Segment Start: MATERIAL SHOWN

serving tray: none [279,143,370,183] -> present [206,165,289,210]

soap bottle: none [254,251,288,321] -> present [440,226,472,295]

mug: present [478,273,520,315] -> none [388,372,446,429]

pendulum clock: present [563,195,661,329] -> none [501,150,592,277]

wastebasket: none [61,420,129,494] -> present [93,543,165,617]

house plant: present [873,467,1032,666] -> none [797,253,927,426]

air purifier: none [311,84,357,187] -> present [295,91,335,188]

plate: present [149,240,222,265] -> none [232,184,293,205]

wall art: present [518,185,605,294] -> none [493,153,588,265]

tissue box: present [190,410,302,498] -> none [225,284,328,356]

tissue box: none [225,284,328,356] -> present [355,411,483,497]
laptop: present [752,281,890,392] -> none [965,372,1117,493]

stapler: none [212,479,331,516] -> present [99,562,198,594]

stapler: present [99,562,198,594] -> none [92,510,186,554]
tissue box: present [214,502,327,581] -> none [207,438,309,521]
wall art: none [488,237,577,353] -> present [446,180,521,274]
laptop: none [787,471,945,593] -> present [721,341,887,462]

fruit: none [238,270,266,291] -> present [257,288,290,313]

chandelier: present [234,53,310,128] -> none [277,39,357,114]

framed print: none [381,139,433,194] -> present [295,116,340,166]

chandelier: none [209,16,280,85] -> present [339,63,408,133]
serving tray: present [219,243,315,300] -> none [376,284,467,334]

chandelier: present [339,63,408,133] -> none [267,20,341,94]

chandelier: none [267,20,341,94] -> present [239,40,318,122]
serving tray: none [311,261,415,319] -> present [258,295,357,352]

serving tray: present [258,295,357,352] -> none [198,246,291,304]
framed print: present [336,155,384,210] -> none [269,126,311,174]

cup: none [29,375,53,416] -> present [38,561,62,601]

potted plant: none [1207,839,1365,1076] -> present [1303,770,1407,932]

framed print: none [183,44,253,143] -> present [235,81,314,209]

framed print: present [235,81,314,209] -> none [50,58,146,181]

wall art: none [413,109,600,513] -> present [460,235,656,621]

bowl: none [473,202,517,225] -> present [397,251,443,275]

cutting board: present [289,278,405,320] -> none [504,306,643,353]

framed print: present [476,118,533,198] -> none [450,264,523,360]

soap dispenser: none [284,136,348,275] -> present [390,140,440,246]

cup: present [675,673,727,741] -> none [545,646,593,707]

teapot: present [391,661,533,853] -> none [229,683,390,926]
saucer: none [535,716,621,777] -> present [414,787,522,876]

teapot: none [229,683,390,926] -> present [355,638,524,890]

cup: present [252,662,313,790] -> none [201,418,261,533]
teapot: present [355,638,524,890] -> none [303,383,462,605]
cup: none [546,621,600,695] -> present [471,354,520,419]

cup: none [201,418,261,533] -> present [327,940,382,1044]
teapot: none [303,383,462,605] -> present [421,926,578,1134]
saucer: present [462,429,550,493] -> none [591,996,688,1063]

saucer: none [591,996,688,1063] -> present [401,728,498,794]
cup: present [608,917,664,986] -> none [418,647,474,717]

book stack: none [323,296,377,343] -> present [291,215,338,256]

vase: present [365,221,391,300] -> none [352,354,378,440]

Segment End: MATERIAL SHOWN

## TASK BRIEF:
Search the data above and return each line in which "stapler" occurs.

## RESULT OF THIS EXERCISE:
stapler: none [212,479,331,516] -> present [99,562,198,594]
stapler: present [99,562,198,594] -> none [92,510,186,554]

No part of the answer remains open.